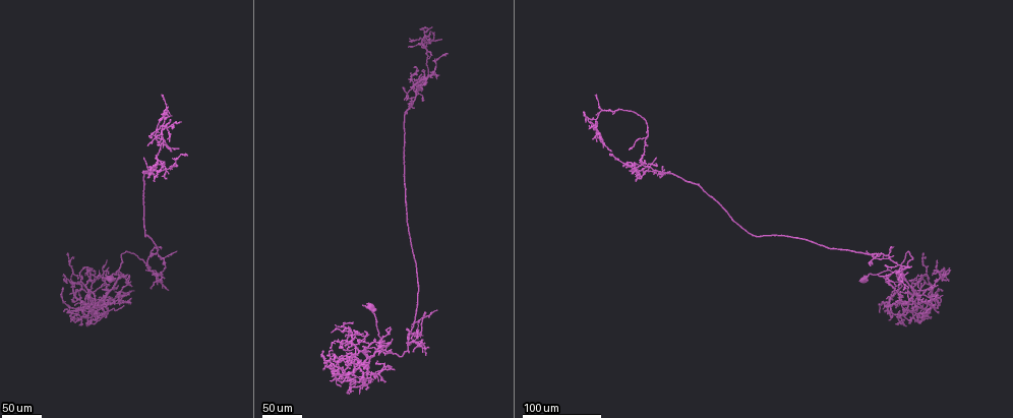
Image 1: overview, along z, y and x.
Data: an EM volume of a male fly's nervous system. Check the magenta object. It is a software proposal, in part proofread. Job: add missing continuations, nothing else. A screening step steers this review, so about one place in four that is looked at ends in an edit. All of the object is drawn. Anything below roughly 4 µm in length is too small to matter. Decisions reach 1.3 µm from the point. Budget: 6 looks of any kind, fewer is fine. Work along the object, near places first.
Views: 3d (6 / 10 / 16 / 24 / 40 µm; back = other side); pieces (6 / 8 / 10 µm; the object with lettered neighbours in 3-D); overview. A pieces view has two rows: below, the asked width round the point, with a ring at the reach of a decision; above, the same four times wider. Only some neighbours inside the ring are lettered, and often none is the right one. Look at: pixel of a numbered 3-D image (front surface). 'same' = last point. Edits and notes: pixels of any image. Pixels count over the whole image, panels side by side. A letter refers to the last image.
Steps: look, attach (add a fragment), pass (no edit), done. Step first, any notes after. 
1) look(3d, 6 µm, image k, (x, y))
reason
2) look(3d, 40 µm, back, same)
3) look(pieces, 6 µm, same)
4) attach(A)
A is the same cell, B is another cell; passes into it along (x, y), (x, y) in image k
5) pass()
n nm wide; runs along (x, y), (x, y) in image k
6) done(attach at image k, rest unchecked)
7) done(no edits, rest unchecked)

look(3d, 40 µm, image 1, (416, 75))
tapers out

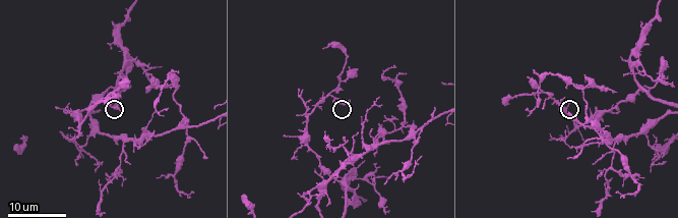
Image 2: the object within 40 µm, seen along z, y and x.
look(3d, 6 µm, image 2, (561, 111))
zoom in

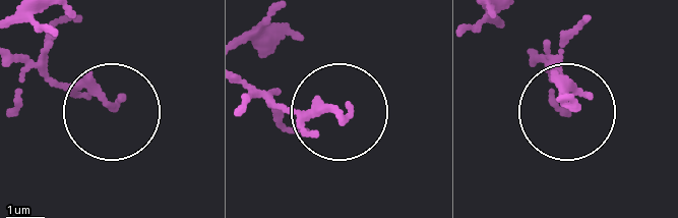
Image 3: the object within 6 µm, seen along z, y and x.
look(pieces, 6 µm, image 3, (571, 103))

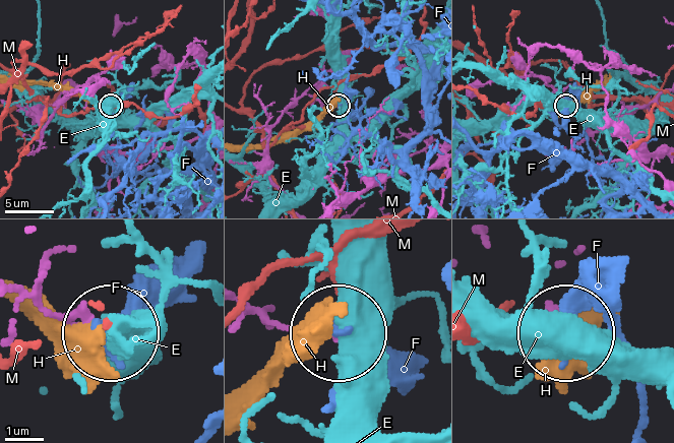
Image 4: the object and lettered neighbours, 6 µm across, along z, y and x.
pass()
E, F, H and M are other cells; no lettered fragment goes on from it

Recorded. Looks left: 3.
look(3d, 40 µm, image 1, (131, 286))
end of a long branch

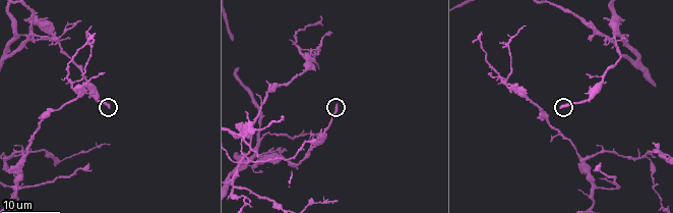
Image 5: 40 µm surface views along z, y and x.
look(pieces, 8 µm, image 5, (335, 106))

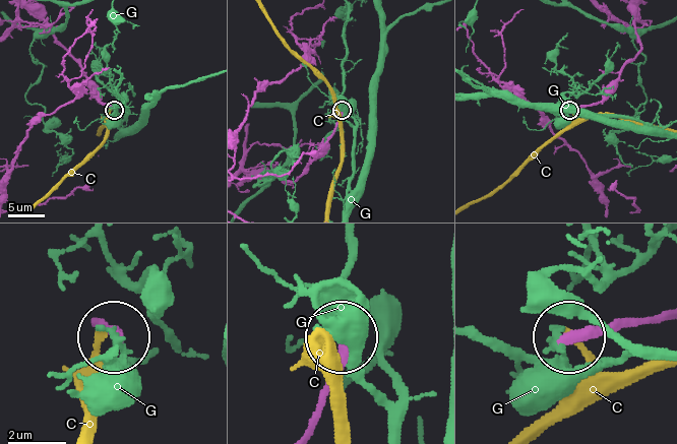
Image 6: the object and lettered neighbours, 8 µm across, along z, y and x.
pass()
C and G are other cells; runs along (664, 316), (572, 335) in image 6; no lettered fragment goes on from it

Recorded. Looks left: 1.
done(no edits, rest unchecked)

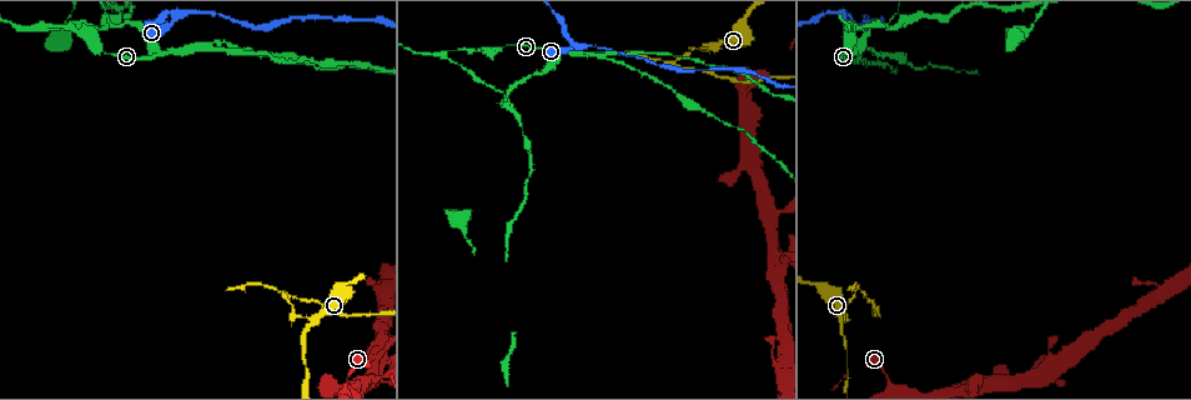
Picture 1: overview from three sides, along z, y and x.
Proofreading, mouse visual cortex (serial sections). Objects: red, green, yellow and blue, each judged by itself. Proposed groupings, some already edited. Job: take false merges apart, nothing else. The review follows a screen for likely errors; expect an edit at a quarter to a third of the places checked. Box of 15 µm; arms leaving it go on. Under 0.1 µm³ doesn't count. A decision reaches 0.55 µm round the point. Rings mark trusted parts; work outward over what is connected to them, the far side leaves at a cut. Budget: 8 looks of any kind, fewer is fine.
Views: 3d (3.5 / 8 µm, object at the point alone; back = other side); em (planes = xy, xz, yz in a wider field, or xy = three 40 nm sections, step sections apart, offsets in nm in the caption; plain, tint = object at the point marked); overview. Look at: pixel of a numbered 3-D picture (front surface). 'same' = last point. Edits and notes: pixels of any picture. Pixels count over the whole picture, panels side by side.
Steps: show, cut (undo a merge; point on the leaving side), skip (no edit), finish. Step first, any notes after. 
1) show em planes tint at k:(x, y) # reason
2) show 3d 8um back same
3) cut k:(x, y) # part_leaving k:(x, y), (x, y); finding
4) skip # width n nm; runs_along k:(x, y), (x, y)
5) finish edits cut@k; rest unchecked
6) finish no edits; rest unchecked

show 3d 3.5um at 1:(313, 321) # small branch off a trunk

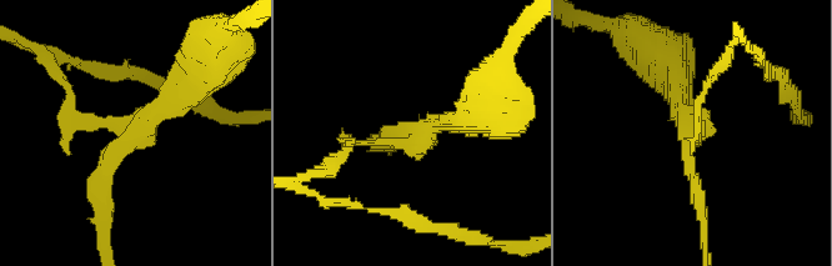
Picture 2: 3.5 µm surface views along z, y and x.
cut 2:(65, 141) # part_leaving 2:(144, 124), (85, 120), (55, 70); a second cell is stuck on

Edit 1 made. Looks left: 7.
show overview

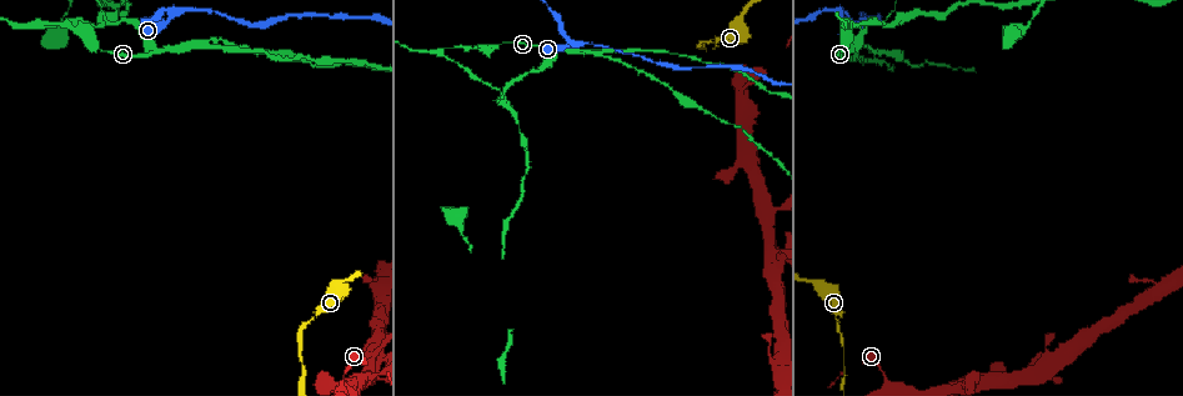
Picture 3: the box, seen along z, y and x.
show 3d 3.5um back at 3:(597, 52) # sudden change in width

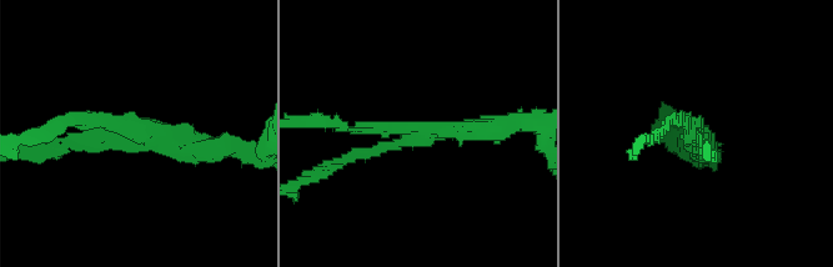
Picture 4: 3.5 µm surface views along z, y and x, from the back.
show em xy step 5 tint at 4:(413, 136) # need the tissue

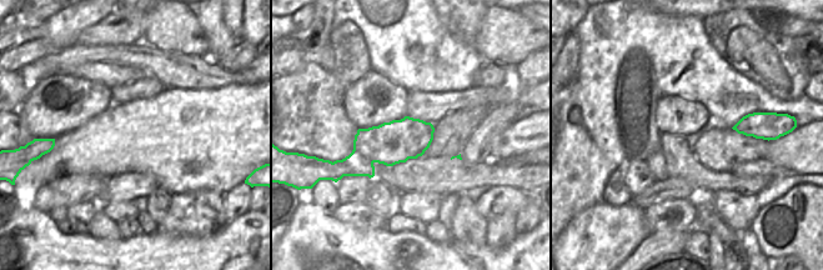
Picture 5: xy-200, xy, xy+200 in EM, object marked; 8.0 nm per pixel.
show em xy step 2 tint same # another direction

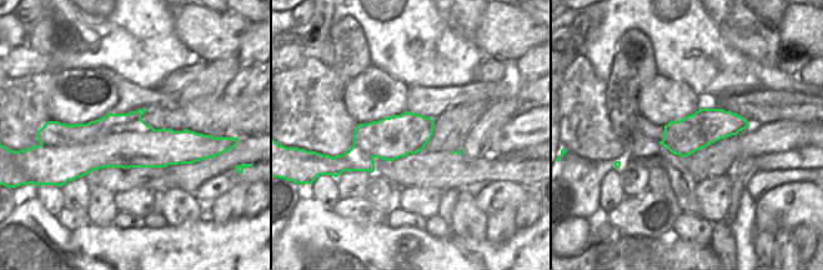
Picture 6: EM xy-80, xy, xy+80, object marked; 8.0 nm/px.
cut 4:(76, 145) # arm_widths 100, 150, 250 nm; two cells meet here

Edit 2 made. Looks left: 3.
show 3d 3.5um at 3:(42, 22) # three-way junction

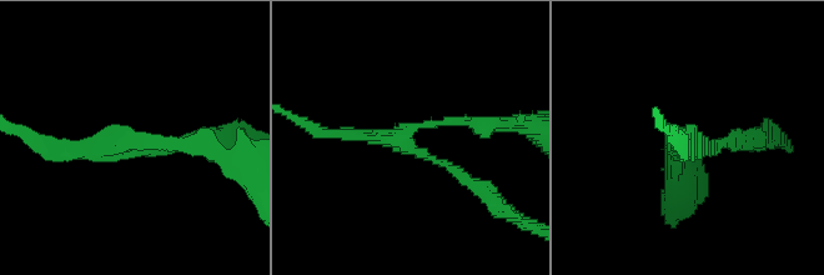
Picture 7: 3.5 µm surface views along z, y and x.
================
Task objective
Which lines of the records above contain the word "nothing"? Report each one.

Exercise result
Data: an EM volume of a male fly's nervous system. Check the magenta object. It is a software proposal, in part proofread. Job: add missing continuations, nothing else. A screening step steers this review, so about one place in four that is looked at ends in an edit. All of the object is drawn. Anything below roughly 4 µm in length is too small to matter. Decisions reach 1.3 µm from the point. Budget: 6 looks of any kind, fewer is fine. Work along the object, near places first.
Proofreading, mouse visual cortex (serial sections). Objects: red, green, yellow and blue, each judged by itself. Proposed groupings, some already edited. Job: take false merges apart, nothing else. The review follows a screen for likely errors; expect an edit at a quarter to a third of the places checked. Box of 15 µm; arms leaving it go on. Under 0.1 µm³ doesn't count. A decision reaches 0.55 µm round the point. Rings mark trusted parts; work outward over what is connected to them, the far side leaves at a cut. Budget: 8 looks of any kind, fewer is fine.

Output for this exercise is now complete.